* [WORK ITEM]
Print the listing below again. Change nothing.

Segment Start: DATA UNDER STUDY

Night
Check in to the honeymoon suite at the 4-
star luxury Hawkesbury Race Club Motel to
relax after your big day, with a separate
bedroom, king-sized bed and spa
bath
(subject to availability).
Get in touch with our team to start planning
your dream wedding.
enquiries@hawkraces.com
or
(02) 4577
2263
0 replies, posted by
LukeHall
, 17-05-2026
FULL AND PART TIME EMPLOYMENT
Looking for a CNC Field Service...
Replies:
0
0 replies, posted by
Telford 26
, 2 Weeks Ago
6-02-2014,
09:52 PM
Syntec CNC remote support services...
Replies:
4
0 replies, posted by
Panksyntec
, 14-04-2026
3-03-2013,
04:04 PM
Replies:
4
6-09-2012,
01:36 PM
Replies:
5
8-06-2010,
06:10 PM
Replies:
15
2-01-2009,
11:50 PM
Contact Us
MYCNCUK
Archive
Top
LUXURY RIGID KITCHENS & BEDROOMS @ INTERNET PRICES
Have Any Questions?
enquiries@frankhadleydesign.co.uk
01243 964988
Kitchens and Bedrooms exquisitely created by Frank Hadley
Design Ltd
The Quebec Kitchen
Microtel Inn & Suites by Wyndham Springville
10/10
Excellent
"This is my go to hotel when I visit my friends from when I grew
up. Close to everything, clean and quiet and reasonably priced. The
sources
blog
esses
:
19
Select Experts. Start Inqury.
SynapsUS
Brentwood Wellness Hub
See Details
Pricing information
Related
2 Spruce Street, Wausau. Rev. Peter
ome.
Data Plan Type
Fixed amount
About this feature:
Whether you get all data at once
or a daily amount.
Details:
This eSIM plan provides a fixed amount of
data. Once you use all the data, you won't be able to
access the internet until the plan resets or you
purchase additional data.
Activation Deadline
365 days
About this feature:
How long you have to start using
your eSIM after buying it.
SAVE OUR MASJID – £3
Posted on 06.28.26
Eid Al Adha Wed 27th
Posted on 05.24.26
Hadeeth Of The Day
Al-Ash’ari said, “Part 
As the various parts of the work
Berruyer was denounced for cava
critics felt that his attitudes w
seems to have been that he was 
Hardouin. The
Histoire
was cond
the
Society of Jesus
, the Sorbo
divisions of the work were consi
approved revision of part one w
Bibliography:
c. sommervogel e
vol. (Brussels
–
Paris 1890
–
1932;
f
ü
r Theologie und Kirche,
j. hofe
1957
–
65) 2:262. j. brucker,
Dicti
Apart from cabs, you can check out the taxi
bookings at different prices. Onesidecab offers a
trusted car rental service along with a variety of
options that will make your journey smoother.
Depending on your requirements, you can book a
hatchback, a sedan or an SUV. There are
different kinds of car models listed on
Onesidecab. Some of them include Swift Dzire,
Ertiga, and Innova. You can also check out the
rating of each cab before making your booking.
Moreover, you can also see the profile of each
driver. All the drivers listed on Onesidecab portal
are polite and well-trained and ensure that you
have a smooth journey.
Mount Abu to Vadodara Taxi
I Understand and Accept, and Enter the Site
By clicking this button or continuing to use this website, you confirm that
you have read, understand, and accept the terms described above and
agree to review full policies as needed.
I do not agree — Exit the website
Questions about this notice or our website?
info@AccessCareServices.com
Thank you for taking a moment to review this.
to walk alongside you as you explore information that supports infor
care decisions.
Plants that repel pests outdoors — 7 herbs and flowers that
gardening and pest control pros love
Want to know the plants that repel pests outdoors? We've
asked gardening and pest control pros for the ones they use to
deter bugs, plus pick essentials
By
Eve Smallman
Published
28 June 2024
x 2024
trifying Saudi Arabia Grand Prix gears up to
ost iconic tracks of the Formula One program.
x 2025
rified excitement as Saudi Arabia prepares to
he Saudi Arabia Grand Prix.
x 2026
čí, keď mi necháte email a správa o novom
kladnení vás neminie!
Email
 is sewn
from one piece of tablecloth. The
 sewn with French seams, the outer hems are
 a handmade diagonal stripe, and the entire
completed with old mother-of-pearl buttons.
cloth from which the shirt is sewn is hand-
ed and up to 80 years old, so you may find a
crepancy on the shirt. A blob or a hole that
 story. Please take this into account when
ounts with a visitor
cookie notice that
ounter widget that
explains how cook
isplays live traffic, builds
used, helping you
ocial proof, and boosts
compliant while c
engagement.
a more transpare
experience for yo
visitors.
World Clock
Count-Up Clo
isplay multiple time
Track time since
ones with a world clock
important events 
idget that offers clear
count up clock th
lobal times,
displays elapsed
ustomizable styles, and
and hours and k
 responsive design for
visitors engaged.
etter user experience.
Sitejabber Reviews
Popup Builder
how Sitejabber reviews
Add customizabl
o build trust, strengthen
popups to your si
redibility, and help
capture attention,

Segment End: DATA UNDER STUDY

* [REPLY TO THE TASK]
Night
Check in to the honeymoon suite at the 4-
star luxury Hawkesbury Race Club Motel to
relax after your big day, with a separate
bedroom, king-sized bed and spa
bath
(subject to availability).
Get in touch with our team to start planning
your dream wedding.
enquiries@hawkraces.com
or
(02) 4577
2263
0 replies, posted by
LukeHall
, 17-05-2026
FULL AND PART TIME EMPLOYMENT
Looking for a CNC Field Service...
Replies:
0
0 replies, posted by
Telford 26
, 2 Weeks Ago
6-02-2014,
09:52 PM
Syntec CNC remote support services...
Replies:
4
0 replies, posted by
Panksyntec
, 14-04-2026
3-03-2013,
04:04 PM
Replies:
4
6-09-2012,
01:36 PM
Replies:
5
8-06-2010,
06:10 PM
Replies:
15
2-01-2009,
11:50 PM
Contact Us
MYCNCUK
Archive
Top
LUXURY RIGID KITCHENS & BEDROOMS @ INTERNET PRICES
Have Any Questions?
enquiries@frankhadleydesign.co.uk
01243 964988
Kitchens and Bedrooms exquisitely created by Frank Hadley
Design Ltd
The Quebec Kitchen
Microtel Inn & Suites by Wyndham Springville
10/10
Excellent
"This is my go to hotel when I visit my friends from when I grew
up. Close to everything, clean and quiet and reasonably priced. The
sources
blog
esses
:
19
Select Experts. Start Inqury.
SynapsUS
Brentwood Wellness Hub
See Details
Pricing information
Related
2 Spruce Street, Wausau. Rev. Peter
ome.
Data Plan Type
Fixed amount
About this feature:
Whether you get all data at once
or a daily amount.
Details:
This eSIM plan provides a fixed amount of
data. Once you use all the data, you won't be able to
access the internet until the plan resets or you
purchase additional data.
Activation Deadline
365 days
About this feature:
How long you have to start using
your eSIM after buying it.
SAVE OUR MASJID – £3
Posted on 06.28.26
Eid Al Adha Wed 27th
Posted on 05.24.26
Hadeeth Of The Day
Al-Ash’ari said, “Part 
As the various parts of the work
Berruyer was denounced for cava
critics felt that his attitudes w
seems to have been that he was 
Hardouin. The
Histoire
was cond
the
Society of Jesus
, the Sorbo
divisions of the work were consi
approved revision of part one w
Bibliography:
c. sommervogel e
vol. (Brussels
–
Paris 1890
–
1932;
f
ü
r Theologie und Kirche,
j. hofe
1957
–
65) 2:262. j. brucker,
Dicti
Apart from cabs, you can check out the taxi
bookings at different prices. Onesidecab offers a
trusted car rental service along with a variety of
options that will make your journey smoother.
Depending on your requirements, you can book a
hatchback, a sedan or an SUV. There are
different kinds of car models listed on
Onesidecab. Some of them include Swift Dzire,
Ertiga, and Innova. You can also check out the
rating of each cab before making your booking.
Moreover, you can also see the profile of each
driver. All the drivers listed on Onesidecab portal
are polite and well-trained and ensure that you
have a smooth journey.
Mount Abu to Vadodara Taxi
I Understand and Accept, and Enter the Site
By clicking this button or continuing to use this website, you confirm that
you have read, understand, and accept the terms described above and
agree to review full policies as needed.
I do not agree — Exit the website
Questions about this notice or our website?
info@AccessCareServices.com
Thank you for taking a moment to review this.
to walk alongside you as you explore information that supports infor
care decisions.
Plants that repel pests outdoors — 7 herbs and flowers that
gardening and pest control pros love
Want to know the plants that repel pests outdoors? We've
asked gardening and pest control pros for the ones they use to
deter bugs, plus pick essentials
By
Eve Smallman
Published
28 June 2024
x 2024
trifying Saudi Arabia Grand Prix gears up to
ost iconic tracks of the Formula One program.
x 2025
rified excitement as Saudi Arabia prepares to
he Saudi Arabia Grand Prix.
x 2026
čí, keď mi necháte email a správa o novom
kladnení vás neminie!
Email
 is sewn
from one piece of tablecloth. The
 sewn with French seams, the outer hems are
 a handmade diagonal stripe, and the entire
completed with old mother-of-pearl buttons.
cloth from which the shirt is sewn is hand-
ed and up to 80 years old, so you may find a
crepancy on the shirt. A blob or a hole that
 story. Please take this into account when
ounts with a visitor
cookie notice that
ounter widget that
explains how cook
isplays live traffic, builds
used, helping you
ocial proof, and boosts
compliant while c
engagement.
a more transpare
experience for yo
visitors.
World Clock
Count-Up Clo
isplay multiple time
Track time since
ones with a world clock
important events 
idget that offers clear
count up clock th
lobal times,
displays elapsed
ustomizable styles, and
and hours and k
 responsive design for
visitors engaged.
etter user experience.
Sitejabber Reviews
Popup Builder
how Sitejabber reviews
Add customizabl
o build trust, strengthen
popups to your si
redibility, and help
capture attention,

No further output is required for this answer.